The NYTimes has been on a tear against charter schools. On Tuesday, they printed what the American Federation of Teachers handed them. Nice job of carrying water, guys. Rod Paige replied on the Dept of Ed website. The Times reporter who had handled the AFT folder two days ago responded with some misleading quotes.

Eduwonk has posted on the subject, observing, "most of the charters are new" and "charters tend to serve the most at-risk and struggling students." New schools need a shake-down, "so this data is better considered as baseline data rather than some sort of final evaluation." Serving the most at-risk and struggling students has two effects. One the one hand, shedding some of the toughest students will bouy the public school numbers, on the other hand, the charters are producing comparable numbers with those students. Though the Times claims there is a difference, and highlights that with a chart, the AFT analysis of the Dept of Ed data admits, "when one controls the grade 4 data for race it turns out there is no statistically significant difference between charter schools and other public schools." The Times intentionally states the opposite, and does so wrongly.

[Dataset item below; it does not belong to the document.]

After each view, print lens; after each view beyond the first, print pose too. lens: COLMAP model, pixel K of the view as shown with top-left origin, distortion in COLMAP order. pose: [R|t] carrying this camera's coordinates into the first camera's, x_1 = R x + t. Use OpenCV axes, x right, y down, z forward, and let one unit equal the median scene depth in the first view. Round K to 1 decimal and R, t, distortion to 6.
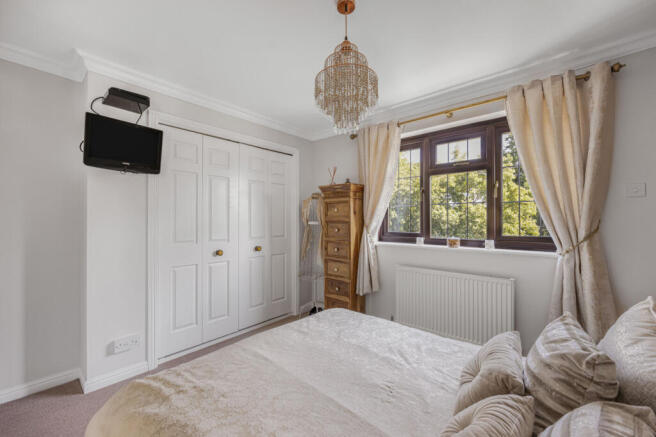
lens RADIAL K [[262.0, 0, 329.5], [0, 262.0, 217.1], [0, 0, 1]] dist [0.000550, 0.000334]
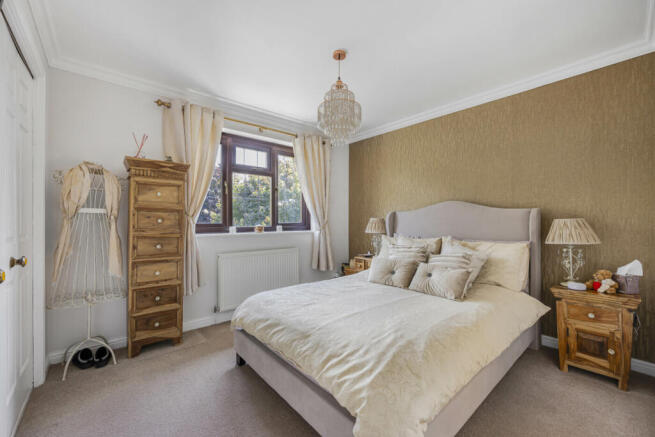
lens RADIAL K [[261.6, 0, 325.3], [0, 261.6, 216.3], [0, 0, 1]] dist [0.000550, 0.000334]
pose [[0.163390, 0.015583, 0.986439, -0.679014], [-0.011116, 0.999841, -0.013954, 0.044660], [-0.986499, -0.008685, 0.163537, 0.426001]]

I detect a sleeper issue here that was mentioned almost in passing by Bill Bennett on his radio show this morning. The Times notes that charter schools are "hailed as a free-market solution ... to moribund public schools." They later note, as if its a bad thing, "Around the country, more than 80 charter schools were forced to close, largely because of questionable financial dealings and poor performance." Put out a hurrah. When charter schools fail, they get shut down. When public schools fail they blame someone else and demand more money. This is what free market solutions means. Not that a privatly run school is better (I'm not a fan of corporate schools, I'd prefer committed principals and teachers who share a vision to hang out a shingle) but that in a market place, success succeeds and failure fails.

Hardly surprising, the Center for Education reform has a different take on the data compared to the American Federation of Teachers and the faculty of teacher's colleges.